FRESH

Hacker News

Home

Linux Sandboxes and Fil-C

341 points by pizlonator

by pornel

2 subcomments

There's a hybrid approach of C -> WASM -> C compilation, which ends up controlling every OS interaction and sandboxing memory access like WASM, while technically remaining C code:
https://rlbox.dev/

by jagrsw

5 subcomments

The author has a knack for generating buzz (and making technically interesting inventions) :)
I'm a little concerned that no one (besides the author?) has checked the implementation to see if reducing the attack surface in one area (memory security) might cause problems in other layers.
For example, Filip mentioned that some setuid programs can be compiled with it, but it also makes changes to ld.so. I pointed this out to the author on Twitter, as it could be problematic. Setuid applications need to be written super-defensively because they can be affected by envars, file descriptors (e.g. there could be funny logical bugs if fd=1/2 is closed for a set-uid app, and then it opens something, and starts using printf(), think about it:), rlimits, and signals. The custom modifications to ld.so likely don't account for this yet?
In other words, these are still teething problems with Fil-C, which will be reviewed and fixed over time. I just want to point out that using it for real-world "infrastructures" might be somewhat risky at this point. We need unix nerds to experiment with.
OTOH, it's probably a good idea to test your codebase with it (provided it compiles, of course) - this phase could uncover some interesting problems (assuming there aren't too many false positives).

by burakemir

3 subcomments

My trouble with separate categories "memory safety technology" and "sandboxing technology" is that something like WASM execution is both:
* Depending on how WASM is used, one gets safety guarantees. For example, memory is not executable.
* Privileges are reduced as a WASM module interacts with the environment through the WASM runtime and the embedder
Now, when one compiles C to WASM one may well compile things with bugs. A memory access bug in C is still a memory access bug, but its consequences can be limited in WASM execution. Whether fail-stop behavior is guaranteed actually depends on the code the C compiler generates and the runtime (allocation/deallocation, concurrency) it sets up.
So when we enumerate immediately available security options and count WASM as sandboxing, this is not wrong. But WASM being an execution environment, one could do a lot of things, including a way of compiling and executing C that panics when a memory access bug is encountered.

by hurturue

1 subcomments

MicroVMs seem to be getting more popular.
I wonder how they fit into the picture.

by razighter777

1 subcomments

I hope this project gets more traction. I would love to see a memory safe battle tested sudo or polkit in my package manager without having to install a potentially workflow breaking replacement.

by fragmede

3 subcomments

Which requirements does a full blown virtual machine not meet?
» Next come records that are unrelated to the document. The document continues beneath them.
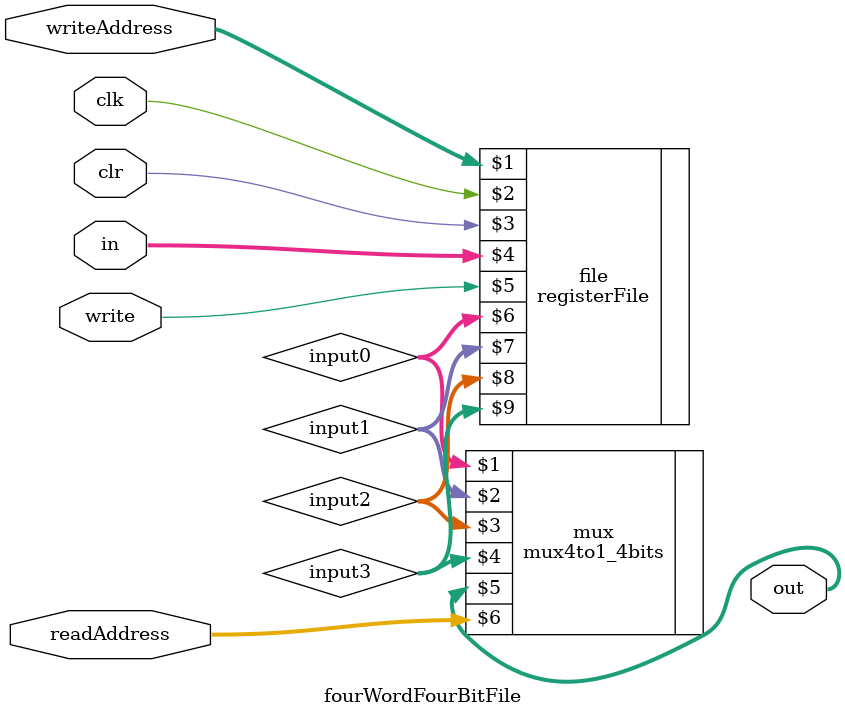
<source format=v>
`timescale 1ns / 1ps
 module fourWordFourBitFile(in, out, writeAddress, readAddress, clk, clr, write);
	input[3:0] in;
	output[3:0] out;
	input[1:0] writeAddress;
	input[1:0] readAddress;
	input clk, clr, write;
	wire[3:0] input0, input1, input2, input3;
	
		registerFile file(writeAddress, clk,clr,in,write,input0,input1,input2,input3); //registerFile(sel,clk,clr,w,write,q0,q1,q2,q3);
		mux4to1_4bits mux(input0, input1, input2, input3, out, readAddress); //mux4to1_4bits(input0, input1, input2, input3, output0, control);

endmodule

</source>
By leaning on that as the sandbox, we get Qubes, but maybe I don't know what I'm talking about.

by hubabuba44

2 subcomments

Why doesn't it mention landlock?

by oofbey

1 subcomments

Nit：The word “orthogonal” should not mean merely “different”. It should mean “completely unrelated” if we are drawing a proper analogy from linear algebra. Orthogonal vectors have a dot product of zero. No correlation whatsoever. As ML and linear algebra terms spread to more common language of course the terms will change their meaning. Just as “literally” now often means “figuratively” I’m not going to die on this hill. But I will try to resist degradation of terms that have specific technical meaning.
So I would very much disagree with the statement that memory safety and sandboxing are orthogonal. They are certainly different. Linearly independent even. But with a fair amount of overlap.

by loeg

2 subcomments

Sort of similarly, I'd like to see more use of sandboxing in memory-safe language programs. But I don't see a ton of people using these OS primitives in, e.g., Rust or Go.

by supernetworks

0 subcomment

Some of the properties of fil-c managed heaps are very similar to what CHERI can do with Cornucopia by the way: see https://dl.acm.org/doi/10.1145/3620665.3640416

by littlecranky67

0 subcomment

Just dropping this: I can't load the link from Spain, as La Liga blocks access to it - football censoring.

by Too

3 subcomments

Can someone give a tldr of what makes fil-c different from just compiling with clang’s address sanitizer?
Calling it memory safe is a bit of a stretch when all it does is convert memory errors to runtime panics, or am I missing something? I mean, that’s still good, just less than I’d expect given the recent hype of fil-c being the savior for making C a competitive language again.

by iberator

3 subcomments

Any wizard here? Fill-C vs Rust? Realistic comments without hype.

by dekerklas

0 subcomment

[dead]

by fooker

5 subcomments

What's the rationale for naming it after yourself?